Sourire d’été.
J’étais sur la terrasse, le soleil me brulait la peau. J’aimais cet endroit, plus que tous les autres dans la grande maison, dans la ville, peut-être même dans le pays. J’aimais cette terrasse carrelée d’octogones rouges, qui nous colorait les pieds lorsqu’on ne mettait pas nos tongues. J’aimais regarder la rue où les enfants s’amusaient. Ils étaient tous assis sur un bout de trottoir et chantaient une veille chanson à tue tête. Insouciants et vif, ils me rappelaient ma propre enfance lorsque je chantais dans la rue moi aussi et que nous allions à la chasse au grenouilles. Je me souviens qu’une fois, lors d’un concert en plein air organisé à l’occasion d’un mariage, nous avions capturé plusieurs grenouilles et que nous les avions jetés à la figure de quelques femmes pas assez gentilles à nôtre goût. Elles s’étaient mise à hurler, ça avait mit une grande pagaille dans la foule. Heureusement, on ne s’était pas fait attraper.
Elle me donna un coup de coude. Ah ! Oui, c’est vrai je n’étais pas seule. Elle était là, ses grands yeux un peu bridé posés sur moi. Je l’adorais, mon amie pour toujours. C’était une très belle fille, grande et mince, les cheveux noir ébène et la peau blanche. Ses yeux marron étaient magnifiques, et sa bouche pulpeuse légèrement rosée. Je l’appelais Mulan à l’époque, elle détestait ça.

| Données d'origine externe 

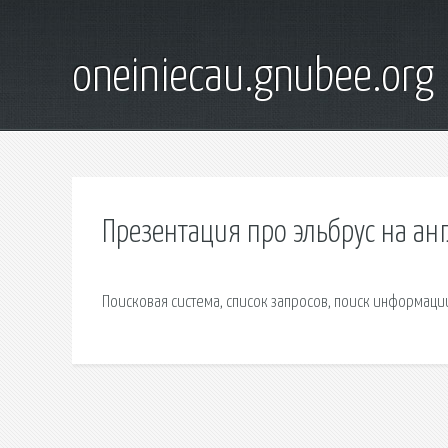
oneiniecau.gnubee.org
Презентация про эльбрус на ан
Поисковая сиcтема, список запросов, поиск информаци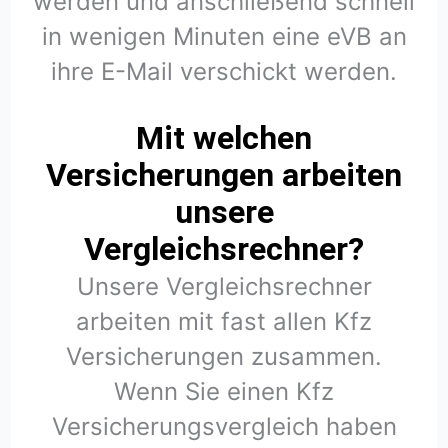
werden und anschließend schnell
in wenigen Minuten eine eVB an
ihre E-Mail verschickt werden.
Mit welchen
Versicherungen arbeiten
unsere
Vergleichsrechner?
Unsere Vergleichsrechner
arbeiten mit fast allen Kfz
Versicherungen zusammen.
Wenn Sie einen Kfz
Versicherungsvergleich haben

C’était une belle journée qui se terminait doucement, le soleil se couchait tout au bout des petites ruelles pavées d’en face. J’avais trop chaud, je me dirigeai vers le robinet jaune qui sortait du mur, au fond de la terrasse. Je l’ouvris au maximum et me mis à genoux pour passer ma tête en dessous, qu’est ce que ça faisait du bien. J’avais l’impression d’être cuite, prête à être mangée ! J’envoyai de l’eau vers elle. Mulan recula et me toisa sévèrement. Je savais que j’étais exaspérante parfois mais elle finit par rire et se vengea. La bataille ne dura pas très longtemps, la pompe avait cessé de fonctionner deux étages plus bas et l’eau ne montait pas jusque là sans moteur. Nous retournâmes à la contemplation de la rue.

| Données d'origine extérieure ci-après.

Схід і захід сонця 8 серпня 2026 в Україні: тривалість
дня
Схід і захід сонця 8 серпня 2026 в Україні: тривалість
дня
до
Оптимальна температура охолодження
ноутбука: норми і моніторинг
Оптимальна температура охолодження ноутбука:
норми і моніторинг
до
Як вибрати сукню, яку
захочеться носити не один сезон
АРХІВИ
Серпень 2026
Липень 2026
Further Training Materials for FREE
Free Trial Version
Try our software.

L’atmosphère était plus lourde que tout à l’heure, les enfants ne chantaient plus. Ils étaient toujours assis sur le trottoir mais ne bougeaient plus dans tout les sens et parlaient tout bas. Je jetai un petit regard à ma Mulan, son visage était aussi serein que d’habitude. J’étais rassurée, je me faisais encore des idées. Pourtant, je posai les yeux de nouveau sur la rue et croisai ses yeux, un petit garçon brun à la peau dorée. Il me regardait comme s’il était désolé, je n’aimais pas ça. A son regard s’ajoutèrent bientôt ceux de tous les autres enfants.
Un cri retentit dans l’escalier. On avait crié mon prénom comme on appelle au secours. Mon sang se glaça.

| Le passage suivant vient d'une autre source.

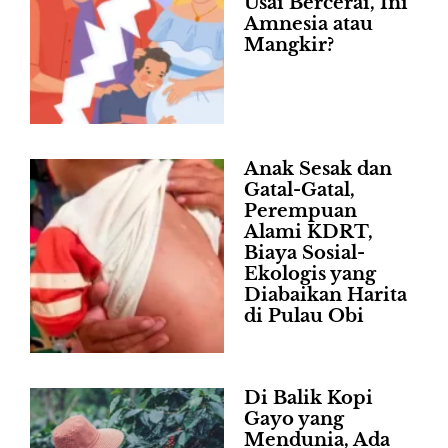
Usai Bercerai, Ini
Amnesia atau
Mangkir?
Anak Sesak dan
Gatal-Gatal,
Perempuan
Alami KDRT,
Biaya Sosial-
Ekologis yang
Diabaikan Harita
di Pulau Obi
Di Balik Kopi
Gayo yang
Mendunia, Ada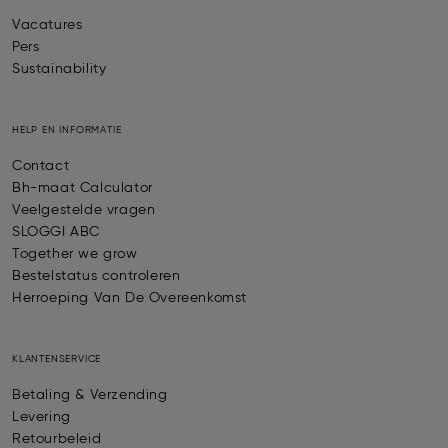
Vacatures
Pers
Sustainability
HELP EN INFORMATIE
Contact
Bh-maat Calculator
Veelgestelde vragen
SLOGGI ABC
Together we grow
Bestelstatus controleren
Herroeping Van De Overeenkomst
KLANTENSERVICE
Betaling & Verzending
Levering
Retourbeleid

_Grand-mère est morte, cria-t-il.
Je perçu ses sanglots étouffés sans le voir, pauvre enfant qui était venu m’annoncer la terrible nouvelle. J’aurais voulu le prendre dans mes bras mais j’étais bloquée. Pauvre enfant qui avait perdu sa grand-mère, ma grand-mère. Tout était froid en moi, je m’assis calmement sur le carrelage en me répétant "C’est la vie, tu n’y peux rien. C’est la vie, tu n’y peux rien. C’est la vie…" La main de ma chère amie vint se poser sur mon épaule, je levai les yeux.
Et là, je lui ai souris.
Le plus gros mensonge de ma vie.
On l’a enterrée quelques temps après.
J’ai frôlé la folie, un sourire gelé aux lèvres.
Le sourire est une douceur, alors je souris et apaise leurs pleurs.